**WRITTEN INSTRUCTION A**
In the pg_trgm post, what is the default substring similarity threshold?
**WRITTEN INSTRUCTION B**
From the pg_trgm post, repeat word for word the passage between "For this purpose" and "value passed in.", inclusive.

**EXCERPT TO READ**
::::::::::

Fuzzy substring searching with the pg_trgm extension

From: Artur Zakirov <a(dot)zakirov(at)postgrespro(dot)ru>
To: pgsql-hackers(at)postgresql(dot)org
Subject: Fuzzy substring searching with the pg_trgm extension
Date: 2015-12-18 19:43:40
Message-ID: 567461EC.4030803@postgrespro.ru
Views: Raw Message | Whole Thread | Download mbox
Thread:
Lists: pgsql-hackers

Hello.

PostgreSQL has a contrib module named pg_trgm. It is used to the fuzzy
text search. It provides some functions and operators for determining
the similarity of the given texts using trigram matching.

At the moment, in pg_trgm both the similarity function and the %
operator match two strings expecting that they are similar entirely. But
they give bad results if we want to find documents by a query which is
substring of a document.

For this purpose we need a new operator which enables to find strings
that have a fragment most similar to the given string. This patch adds
some functions and operator:
- function substring_similarity - Returns a number that indicates how
similar the first string to the most similar substring of the second
string. The range of the result is zero (indicating that the two strings
are completely dissimilar) to one (indicating that the first string is
identical to substring of the second substring).
- function show_substring_limit - Returns the current similarity
threshold used by the <% operator. This sets the minimum substring
similarity between two phrases.
- function set_substring_limit - Sets the current substring similarity
threshold that is used by the <% operator. The threshold must be between
0 and 1 (default is 0.6). Returns the same value passed in.
- operator <% - Returns true if its arguments have a substring
similarity that is greater than the current substring similarity
threshold set by set_substring_limit. Has an index support.

::::::::::

**STORED ROWS**
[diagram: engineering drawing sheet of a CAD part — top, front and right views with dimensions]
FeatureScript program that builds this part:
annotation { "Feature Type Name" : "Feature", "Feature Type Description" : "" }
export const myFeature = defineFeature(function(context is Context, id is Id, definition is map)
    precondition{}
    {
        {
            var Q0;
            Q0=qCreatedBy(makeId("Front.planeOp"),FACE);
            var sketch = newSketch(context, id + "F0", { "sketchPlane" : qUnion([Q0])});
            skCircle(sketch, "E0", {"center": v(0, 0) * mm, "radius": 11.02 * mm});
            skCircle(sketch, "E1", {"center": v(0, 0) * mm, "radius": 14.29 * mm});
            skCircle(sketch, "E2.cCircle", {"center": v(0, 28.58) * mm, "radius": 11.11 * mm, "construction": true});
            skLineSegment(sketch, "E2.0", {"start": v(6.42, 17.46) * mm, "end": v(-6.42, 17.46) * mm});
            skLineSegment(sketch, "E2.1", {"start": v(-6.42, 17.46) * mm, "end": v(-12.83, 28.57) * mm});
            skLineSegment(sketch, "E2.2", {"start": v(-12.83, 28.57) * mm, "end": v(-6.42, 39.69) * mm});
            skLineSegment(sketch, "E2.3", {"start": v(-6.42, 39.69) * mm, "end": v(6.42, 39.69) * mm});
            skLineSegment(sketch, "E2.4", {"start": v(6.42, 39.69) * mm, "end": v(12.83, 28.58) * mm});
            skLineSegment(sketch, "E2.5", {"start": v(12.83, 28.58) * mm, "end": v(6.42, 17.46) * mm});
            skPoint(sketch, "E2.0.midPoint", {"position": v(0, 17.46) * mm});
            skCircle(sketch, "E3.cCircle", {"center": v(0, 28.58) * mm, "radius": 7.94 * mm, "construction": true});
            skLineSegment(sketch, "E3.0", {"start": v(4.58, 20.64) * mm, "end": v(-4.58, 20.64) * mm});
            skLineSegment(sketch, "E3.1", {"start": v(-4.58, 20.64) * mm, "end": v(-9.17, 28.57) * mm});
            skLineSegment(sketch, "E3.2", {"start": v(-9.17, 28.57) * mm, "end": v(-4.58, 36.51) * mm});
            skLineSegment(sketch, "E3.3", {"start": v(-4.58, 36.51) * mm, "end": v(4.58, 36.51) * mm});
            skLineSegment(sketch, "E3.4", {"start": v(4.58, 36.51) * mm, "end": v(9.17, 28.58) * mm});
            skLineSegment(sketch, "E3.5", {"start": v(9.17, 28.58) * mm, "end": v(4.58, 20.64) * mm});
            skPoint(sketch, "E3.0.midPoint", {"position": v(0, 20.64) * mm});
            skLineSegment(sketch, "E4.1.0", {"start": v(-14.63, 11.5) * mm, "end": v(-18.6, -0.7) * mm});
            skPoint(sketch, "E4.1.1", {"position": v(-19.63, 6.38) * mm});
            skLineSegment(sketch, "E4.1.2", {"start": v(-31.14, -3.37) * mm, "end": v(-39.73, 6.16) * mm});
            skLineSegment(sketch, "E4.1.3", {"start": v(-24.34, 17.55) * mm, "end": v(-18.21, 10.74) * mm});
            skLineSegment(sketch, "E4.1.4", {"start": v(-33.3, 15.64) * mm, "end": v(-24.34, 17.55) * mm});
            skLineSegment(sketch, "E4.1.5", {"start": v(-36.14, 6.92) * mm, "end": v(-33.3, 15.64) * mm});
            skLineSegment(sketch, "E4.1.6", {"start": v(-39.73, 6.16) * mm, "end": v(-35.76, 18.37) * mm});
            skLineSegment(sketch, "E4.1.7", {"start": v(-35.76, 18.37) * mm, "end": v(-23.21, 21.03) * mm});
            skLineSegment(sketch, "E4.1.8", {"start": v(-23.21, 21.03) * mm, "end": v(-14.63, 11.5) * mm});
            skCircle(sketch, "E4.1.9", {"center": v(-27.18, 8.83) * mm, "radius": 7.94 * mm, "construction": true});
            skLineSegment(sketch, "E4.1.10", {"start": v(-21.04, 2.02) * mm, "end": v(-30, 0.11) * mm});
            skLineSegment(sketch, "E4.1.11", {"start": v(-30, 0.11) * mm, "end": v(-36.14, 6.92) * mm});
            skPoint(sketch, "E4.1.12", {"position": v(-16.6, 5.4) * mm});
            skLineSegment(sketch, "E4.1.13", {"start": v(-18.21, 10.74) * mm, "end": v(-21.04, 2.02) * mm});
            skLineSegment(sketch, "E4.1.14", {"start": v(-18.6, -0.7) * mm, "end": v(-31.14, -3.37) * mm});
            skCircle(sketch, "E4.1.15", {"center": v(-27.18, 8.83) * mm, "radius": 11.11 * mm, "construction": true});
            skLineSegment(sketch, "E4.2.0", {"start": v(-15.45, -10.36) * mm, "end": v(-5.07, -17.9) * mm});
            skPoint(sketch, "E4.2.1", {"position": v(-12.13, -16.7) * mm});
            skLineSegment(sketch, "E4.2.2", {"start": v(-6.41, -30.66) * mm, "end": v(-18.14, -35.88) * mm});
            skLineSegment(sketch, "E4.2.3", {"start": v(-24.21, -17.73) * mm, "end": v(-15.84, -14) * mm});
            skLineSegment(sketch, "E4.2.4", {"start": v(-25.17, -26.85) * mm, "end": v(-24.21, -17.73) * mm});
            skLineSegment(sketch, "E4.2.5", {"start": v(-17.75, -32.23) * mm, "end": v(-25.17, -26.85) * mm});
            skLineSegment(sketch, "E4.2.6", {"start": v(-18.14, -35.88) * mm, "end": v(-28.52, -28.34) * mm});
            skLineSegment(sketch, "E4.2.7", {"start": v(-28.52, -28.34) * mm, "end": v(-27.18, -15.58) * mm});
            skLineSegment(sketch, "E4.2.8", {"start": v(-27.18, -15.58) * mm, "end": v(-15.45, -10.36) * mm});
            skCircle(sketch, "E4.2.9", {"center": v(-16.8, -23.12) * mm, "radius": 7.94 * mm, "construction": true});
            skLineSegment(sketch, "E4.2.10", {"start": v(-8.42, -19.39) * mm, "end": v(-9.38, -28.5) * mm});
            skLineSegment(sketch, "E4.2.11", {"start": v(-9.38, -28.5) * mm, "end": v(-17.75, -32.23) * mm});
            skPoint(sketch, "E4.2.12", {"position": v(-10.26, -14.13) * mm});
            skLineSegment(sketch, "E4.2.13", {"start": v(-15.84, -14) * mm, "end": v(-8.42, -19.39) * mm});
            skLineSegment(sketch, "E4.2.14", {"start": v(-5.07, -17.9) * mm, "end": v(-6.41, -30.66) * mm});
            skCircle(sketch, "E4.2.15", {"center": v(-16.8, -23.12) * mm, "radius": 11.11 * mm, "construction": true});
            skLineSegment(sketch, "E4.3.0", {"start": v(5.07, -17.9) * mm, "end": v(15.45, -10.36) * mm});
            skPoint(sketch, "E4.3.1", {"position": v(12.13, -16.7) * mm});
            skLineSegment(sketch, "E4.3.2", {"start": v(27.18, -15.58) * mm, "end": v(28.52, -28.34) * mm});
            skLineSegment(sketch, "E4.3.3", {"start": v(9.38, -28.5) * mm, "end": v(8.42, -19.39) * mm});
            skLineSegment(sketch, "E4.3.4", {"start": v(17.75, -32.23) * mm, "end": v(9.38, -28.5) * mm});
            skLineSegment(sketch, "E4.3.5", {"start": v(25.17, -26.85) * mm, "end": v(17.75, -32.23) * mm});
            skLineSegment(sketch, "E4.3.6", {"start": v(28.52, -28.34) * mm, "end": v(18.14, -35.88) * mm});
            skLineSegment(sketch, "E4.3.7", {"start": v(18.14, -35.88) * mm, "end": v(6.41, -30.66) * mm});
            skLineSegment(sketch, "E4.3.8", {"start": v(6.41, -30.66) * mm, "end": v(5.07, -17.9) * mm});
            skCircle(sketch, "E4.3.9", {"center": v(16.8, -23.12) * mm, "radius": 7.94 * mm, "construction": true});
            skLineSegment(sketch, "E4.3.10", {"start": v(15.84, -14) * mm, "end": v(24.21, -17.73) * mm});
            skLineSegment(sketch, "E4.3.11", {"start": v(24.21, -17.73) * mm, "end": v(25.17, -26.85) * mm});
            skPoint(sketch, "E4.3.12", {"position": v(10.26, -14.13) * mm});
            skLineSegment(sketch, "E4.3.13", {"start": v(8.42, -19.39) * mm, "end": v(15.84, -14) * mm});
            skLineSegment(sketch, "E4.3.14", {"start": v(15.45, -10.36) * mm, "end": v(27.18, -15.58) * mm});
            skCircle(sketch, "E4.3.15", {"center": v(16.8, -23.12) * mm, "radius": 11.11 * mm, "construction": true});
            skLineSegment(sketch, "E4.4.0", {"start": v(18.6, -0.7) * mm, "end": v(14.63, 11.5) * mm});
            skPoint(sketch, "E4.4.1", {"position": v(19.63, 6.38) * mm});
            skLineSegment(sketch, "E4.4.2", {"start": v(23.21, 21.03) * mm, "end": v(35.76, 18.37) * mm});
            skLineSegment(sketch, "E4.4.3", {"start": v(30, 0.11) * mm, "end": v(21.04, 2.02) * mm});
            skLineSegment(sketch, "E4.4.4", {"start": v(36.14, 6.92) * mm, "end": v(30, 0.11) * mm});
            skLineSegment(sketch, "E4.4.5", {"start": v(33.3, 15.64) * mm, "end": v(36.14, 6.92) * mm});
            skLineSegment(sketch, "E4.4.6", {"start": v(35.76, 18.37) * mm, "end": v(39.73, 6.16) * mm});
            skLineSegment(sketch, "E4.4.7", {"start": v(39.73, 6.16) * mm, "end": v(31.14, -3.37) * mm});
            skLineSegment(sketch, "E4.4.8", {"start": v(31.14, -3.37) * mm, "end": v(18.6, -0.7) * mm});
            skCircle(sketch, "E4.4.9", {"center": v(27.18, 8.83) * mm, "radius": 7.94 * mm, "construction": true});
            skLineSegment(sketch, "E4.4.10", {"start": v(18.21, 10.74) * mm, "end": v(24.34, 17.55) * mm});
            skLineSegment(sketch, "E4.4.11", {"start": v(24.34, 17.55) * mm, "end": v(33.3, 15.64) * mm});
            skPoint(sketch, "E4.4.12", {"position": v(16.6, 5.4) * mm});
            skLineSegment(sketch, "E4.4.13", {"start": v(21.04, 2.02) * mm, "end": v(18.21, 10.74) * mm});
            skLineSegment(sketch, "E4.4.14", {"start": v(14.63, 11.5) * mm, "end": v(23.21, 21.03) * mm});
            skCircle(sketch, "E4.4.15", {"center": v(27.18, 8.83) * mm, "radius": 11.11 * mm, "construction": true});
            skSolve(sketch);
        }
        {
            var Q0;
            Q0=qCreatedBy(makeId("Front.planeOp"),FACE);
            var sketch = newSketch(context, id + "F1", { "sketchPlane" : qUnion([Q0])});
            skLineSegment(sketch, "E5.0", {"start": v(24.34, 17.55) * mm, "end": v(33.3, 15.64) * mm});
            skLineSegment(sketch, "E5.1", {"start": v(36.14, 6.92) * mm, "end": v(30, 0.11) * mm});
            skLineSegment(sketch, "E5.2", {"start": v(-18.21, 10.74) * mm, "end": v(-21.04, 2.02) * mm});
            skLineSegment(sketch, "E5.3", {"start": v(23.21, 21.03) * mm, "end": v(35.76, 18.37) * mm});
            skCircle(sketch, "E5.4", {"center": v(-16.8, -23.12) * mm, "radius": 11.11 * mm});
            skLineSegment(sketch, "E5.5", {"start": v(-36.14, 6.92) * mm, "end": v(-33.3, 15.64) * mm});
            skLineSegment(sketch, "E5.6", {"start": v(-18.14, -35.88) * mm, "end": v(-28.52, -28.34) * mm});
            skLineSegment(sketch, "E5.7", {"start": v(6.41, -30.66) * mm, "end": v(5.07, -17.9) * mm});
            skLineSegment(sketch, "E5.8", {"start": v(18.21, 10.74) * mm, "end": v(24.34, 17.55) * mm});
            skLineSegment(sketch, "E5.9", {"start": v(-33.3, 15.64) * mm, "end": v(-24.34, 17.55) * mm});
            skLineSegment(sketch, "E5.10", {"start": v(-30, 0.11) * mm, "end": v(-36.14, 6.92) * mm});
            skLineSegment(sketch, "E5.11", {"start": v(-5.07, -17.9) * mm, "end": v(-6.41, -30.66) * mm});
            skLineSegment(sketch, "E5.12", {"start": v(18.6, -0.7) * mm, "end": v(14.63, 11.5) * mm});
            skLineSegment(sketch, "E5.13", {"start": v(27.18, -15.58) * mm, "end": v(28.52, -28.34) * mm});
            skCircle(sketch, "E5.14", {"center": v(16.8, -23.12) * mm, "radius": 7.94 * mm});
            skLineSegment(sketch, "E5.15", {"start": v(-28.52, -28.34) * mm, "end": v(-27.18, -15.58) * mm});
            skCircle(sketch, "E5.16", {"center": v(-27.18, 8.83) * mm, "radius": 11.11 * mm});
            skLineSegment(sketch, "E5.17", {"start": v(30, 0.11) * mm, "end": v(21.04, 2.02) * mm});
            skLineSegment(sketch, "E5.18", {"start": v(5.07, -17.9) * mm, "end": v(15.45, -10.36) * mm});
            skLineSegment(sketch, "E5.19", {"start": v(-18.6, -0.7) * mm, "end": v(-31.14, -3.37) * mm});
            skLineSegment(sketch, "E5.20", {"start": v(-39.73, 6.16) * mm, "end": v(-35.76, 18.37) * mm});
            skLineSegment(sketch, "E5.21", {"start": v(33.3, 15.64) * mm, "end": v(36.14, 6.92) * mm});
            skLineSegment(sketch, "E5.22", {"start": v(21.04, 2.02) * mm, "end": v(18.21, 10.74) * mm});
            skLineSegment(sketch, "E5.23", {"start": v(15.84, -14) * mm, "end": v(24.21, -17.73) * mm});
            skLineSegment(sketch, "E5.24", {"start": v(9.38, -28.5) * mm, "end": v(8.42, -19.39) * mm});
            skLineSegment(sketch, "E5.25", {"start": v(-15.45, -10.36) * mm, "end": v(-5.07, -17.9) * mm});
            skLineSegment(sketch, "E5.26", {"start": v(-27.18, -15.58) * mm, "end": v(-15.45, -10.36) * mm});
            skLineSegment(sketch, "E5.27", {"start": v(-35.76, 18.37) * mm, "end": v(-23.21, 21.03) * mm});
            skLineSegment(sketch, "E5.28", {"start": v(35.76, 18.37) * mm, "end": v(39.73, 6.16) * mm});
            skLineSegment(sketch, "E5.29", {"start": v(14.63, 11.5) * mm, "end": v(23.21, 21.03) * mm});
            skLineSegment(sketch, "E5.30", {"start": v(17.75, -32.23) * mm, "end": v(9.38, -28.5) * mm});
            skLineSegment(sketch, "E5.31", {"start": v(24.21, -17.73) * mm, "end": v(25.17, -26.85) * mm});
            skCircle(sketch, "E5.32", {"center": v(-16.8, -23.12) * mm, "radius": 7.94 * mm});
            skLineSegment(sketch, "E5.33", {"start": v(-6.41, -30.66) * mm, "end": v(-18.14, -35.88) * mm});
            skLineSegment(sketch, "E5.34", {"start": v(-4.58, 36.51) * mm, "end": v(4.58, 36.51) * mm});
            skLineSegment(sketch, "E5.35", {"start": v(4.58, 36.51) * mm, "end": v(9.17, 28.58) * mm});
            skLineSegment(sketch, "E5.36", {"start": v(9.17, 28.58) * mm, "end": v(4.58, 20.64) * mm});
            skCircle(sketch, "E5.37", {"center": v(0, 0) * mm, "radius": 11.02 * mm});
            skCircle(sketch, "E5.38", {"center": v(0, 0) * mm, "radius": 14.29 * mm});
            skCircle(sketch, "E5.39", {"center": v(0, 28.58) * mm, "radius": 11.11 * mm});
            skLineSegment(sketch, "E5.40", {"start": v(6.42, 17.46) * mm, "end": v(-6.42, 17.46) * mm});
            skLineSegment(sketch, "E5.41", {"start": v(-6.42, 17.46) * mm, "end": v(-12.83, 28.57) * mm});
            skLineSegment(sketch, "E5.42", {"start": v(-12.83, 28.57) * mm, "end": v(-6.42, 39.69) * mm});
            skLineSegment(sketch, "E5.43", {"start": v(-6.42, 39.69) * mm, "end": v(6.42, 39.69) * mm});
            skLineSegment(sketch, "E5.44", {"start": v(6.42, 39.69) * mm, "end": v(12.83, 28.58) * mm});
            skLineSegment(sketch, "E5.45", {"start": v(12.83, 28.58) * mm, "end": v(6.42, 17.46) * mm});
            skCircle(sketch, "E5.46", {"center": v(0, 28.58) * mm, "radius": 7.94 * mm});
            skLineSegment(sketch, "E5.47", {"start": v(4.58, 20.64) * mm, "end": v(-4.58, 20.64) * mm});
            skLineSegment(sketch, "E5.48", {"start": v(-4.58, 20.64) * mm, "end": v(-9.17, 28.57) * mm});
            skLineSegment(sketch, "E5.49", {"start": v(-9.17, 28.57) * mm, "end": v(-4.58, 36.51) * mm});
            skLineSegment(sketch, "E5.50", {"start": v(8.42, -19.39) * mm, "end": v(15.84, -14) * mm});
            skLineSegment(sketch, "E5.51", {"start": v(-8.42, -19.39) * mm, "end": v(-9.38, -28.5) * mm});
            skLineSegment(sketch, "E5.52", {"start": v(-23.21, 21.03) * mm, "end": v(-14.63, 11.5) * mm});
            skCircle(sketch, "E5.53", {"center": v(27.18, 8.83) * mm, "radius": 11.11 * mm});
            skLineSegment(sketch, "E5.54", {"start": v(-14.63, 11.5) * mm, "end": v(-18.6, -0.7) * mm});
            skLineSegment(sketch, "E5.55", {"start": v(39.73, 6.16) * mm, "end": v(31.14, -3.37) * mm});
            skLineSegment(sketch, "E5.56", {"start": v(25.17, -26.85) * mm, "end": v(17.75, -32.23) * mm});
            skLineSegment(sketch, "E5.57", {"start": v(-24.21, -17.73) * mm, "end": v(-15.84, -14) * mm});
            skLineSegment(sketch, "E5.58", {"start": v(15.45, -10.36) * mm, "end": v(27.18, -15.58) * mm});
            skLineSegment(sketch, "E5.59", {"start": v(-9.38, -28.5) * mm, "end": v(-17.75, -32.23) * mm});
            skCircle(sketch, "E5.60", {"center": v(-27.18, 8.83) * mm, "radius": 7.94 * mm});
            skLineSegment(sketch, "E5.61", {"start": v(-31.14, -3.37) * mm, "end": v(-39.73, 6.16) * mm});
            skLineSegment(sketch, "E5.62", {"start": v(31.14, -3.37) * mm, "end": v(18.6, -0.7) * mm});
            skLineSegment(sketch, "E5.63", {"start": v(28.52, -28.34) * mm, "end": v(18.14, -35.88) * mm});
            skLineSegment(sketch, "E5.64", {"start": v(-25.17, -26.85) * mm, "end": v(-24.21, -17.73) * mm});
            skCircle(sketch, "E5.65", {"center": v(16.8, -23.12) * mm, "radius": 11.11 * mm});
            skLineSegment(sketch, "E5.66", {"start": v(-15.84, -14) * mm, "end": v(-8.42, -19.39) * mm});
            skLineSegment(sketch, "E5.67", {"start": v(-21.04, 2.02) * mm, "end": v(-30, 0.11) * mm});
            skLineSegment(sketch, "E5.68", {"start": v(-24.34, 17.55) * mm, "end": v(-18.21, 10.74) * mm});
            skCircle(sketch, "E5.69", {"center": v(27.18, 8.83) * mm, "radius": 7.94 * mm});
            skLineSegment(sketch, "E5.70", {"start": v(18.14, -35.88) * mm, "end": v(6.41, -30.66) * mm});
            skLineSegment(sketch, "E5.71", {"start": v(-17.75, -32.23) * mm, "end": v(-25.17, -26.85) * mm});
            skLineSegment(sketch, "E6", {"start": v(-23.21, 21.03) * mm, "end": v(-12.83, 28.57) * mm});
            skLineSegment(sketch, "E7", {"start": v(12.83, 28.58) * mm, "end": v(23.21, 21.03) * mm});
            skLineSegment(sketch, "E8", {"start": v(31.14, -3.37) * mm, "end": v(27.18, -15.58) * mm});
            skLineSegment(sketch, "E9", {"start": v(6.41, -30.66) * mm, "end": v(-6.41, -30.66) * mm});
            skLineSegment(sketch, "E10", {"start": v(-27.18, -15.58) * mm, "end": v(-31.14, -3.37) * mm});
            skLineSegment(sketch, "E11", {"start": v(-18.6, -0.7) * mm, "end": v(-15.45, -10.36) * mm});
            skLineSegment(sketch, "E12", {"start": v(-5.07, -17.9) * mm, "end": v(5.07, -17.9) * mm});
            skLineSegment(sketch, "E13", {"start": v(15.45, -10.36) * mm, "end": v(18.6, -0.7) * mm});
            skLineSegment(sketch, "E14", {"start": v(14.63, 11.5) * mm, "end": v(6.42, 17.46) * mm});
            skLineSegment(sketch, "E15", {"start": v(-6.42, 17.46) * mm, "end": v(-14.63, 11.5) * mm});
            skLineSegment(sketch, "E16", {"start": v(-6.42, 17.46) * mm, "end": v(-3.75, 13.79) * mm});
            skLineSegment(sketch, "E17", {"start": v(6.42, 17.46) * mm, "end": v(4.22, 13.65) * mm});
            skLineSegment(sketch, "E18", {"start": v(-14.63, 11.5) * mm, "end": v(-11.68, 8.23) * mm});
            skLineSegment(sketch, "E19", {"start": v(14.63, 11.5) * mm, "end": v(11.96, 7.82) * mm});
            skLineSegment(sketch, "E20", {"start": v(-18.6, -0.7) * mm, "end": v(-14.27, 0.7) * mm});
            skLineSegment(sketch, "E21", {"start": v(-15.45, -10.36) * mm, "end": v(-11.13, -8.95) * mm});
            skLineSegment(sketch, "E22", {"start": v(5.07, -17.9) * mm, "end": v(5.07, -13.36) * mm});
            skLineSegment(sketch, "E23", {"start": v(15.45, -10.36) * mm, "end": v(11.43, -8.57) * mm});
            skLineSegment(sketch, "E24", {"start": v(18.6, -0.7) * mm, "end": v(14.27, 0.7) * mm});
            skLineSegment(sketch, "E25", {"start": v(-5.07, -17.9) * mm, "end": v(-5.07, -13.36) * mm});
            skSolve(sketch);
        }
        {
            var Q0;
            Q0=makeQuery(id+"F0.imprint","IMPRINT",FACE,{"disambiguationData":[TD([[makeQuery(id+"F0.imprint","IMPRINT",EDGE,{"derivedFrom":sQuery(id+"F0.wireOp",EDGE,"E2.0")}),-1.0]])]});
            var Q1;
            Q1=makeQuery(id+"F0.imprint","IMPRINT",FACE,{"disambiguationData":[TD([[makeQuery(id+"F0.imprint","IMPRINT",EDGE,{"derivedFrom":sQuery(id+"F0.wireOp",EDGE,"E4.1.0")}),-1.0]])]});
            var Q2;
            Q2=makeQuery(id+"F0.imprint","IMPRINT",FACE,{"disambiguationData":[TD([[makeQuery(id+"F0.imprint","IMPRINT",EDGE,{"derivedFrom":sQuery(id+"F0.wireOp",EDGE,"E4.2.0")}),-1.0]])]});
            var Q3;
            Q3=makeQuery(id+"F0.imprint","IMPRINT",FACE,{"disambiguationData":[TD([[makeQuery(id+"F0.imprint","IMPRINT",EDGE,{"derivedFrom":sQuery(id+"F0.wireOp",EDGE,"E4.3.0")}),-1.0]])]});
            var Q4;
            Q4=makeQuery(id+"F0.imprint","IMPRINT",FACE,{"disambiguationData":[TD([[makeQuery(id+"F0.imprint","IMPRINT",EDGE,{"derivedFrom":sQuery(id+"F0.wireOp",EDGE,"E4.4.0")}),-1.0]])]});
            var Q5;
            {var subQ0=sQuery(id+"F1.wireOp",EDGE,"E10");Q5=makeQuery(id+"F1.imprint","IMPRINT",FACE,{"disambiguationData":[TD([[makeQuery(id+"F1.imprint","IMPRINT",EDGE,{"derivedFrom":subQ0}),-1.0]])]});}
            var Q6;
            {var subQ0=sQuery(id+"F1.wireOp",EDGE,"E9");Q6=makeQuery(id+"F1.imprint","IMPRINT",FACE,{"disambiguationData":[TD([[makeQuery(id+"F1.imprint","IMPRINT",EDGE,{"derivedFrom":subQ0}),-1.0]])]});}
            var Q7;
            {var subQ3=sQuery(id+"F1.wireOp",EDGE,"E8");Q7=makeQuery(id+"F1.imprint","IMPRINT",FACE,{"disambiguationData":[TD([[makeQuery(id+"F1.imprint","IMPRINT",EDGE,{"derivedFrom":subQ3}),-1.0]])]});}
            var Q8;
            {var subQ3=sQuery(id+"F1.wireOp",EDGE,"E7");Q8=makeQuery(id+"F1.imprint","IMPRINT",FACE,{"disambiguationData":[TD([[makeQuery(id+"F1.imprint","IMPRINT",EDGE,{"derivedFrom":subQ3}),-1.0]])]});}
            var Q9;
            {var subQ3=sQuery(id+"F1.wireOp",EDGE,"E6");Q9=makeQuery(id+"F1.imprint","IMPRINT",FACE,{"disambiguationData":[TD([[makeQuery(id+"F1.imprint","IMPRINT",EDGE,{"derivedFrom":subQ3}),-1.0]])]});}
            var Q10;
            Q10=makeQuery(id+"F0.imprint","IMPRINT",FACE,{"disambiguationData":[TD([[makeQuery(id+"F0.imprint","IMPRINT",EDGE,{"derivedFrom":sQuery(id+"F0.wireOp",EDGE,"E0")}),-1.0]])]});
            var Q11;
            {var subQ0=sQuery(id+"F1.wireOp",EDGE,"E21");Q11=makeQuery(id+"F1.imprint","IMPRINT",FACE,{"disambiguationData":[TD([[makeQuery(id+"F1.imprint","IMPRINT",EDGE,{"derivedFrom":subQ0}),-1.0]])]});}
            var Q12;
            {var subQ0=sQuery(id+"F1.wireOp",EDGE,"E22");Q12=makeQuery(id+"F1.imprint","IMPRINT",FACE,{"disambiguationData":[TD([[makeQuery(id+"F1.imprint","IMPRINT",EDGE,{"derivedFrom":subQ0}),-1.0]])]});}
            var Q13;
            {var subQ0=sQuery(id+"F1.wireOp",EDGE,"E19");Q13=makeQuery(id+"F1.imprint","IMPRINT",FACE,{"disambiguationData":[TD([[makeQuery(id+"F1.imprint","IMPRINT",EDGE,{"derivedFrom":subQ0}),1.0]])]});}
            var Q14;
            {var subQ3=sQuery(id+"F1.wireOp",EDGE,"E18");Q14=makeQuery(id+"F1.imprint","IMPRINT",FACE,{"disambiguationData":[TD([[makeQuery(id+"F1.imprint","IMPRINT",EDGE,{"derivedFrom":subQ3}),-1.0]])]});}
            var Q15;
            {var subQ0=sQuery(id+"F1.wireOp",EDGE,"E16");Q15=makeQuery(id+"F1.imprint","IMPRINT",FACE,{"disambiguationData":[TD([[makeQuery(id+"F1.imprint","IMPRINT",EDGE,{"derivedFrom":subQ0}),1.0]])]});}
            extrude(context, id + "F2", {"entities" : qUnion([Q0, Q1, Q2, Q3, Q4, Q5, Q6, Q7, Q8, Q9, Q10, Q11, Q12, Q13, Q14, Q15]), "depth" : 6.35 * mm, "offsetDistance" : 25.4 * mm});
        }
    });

::::::::::

**COMPLETE OUTPUT A**
0.6

**COMPLETE OUTPUT B**
For this purpose we need a new operator which enables to find strings
that have a fragment most similar to the given string. This patch adds
some functions and operator:
- function substring_similarity - Returns a number that indicates how
similar the first string to the most similar substring of the second
string. The range of the result is zero (indicating that the two strings
are completely dissimilar) to one (indicating that the first string is
identical to substring of the second substring).
- function show_substring_limit - Returns the current similarity
threshold used by the <% operator. This sets the minimum substring
similarity between two phrases.
- function set_substring_limit - Sets the current substring similarity
threshold that is used by the <% operator. The threshold must be between
0 and 1 (default is 0.6). Returns the same value passed in.